Upcoming game Deathloop has a really cool-sounding use for the PlayStation 5's new controller.
The PS5's DualSense controller includes adaptive triggers and haptic feedback, a subject discussed by a raft of developers in a new PlayStation Blog post. But the note from Deathloop game director Dinga Bakaba caught my eye.
As Bakaba explains, when your weapon jams in-game, the controller will block the triggers, preventing you not just from pulling the trigger virtually, but pulling the trigger on the DualSense.
"I'm really excited by the adaptive triggers and the haptic feedback, both features that will bring some physicality in game experiences, and give important feedback," Bakaba said.
"Deathloop being a first-person shooter, we do a lot of things to make weapons feel differently from one another.
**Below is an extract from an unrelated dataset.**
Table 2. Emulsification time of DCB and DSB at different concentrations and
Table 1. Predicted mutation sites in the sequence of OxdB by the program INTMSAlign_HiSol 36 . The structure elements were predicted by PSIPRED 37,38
One I like is blocking the triggers when your weapon jams, to give to the player an immediate feedback even before the animation plays out, which prompts the player in a physical way that they have to unjam their gun."
Pretty cool, huh?
In August, Sony confirmed you won't be able to use the PS4's pad to play some PS4 games on PS5, and you won't be able to use it as a PS5 game controller. Every PS5 will come with its new DualSense controller, of course, but this rules out using your DualShock as a second PS5 game pad.
This is in stark contrast to Microsoft's approach for the Xbox Series X, which supports all Xbox One controllers.
Explaining its decision, Sony said it believed "PS5 games should take advantage of the new capabilities and features we're bringing to the platform, including the features of DualSense wireless controller".
Well, here's one.
And here's another: from the same PlayStation Blog post, Marvel's Spider-Man: Miles Morales creative director, Brian Horton reveals Insomniac is using the DualSense to replicate Spider-Man's spider-sense ability, among other things.
"The haptic feedback precision allows us to do all sorts of new things," Horton said. "In Marvel's Spider-Man: Miles Morales, we'll be hinting to players which direction attacks are coming from by providing haptic feedback from the appropriate direction on the DualSense wireless controller. What does it feel like to use Miles's stealth ability? How does a Venom Blast feel? Because of the high resolution of DualSense wireless controller's haptics system, we can really push the dimensionality of the feedback. For instance, as you hold down Square to do a Venom Punch, you feel Spider-Man's bio-electricity crackle across from the left side of the controller, culminating in the right side on impact."
The news comes as Sony releases its first global digital ad for the PS5, which revolves around the DualSense controller.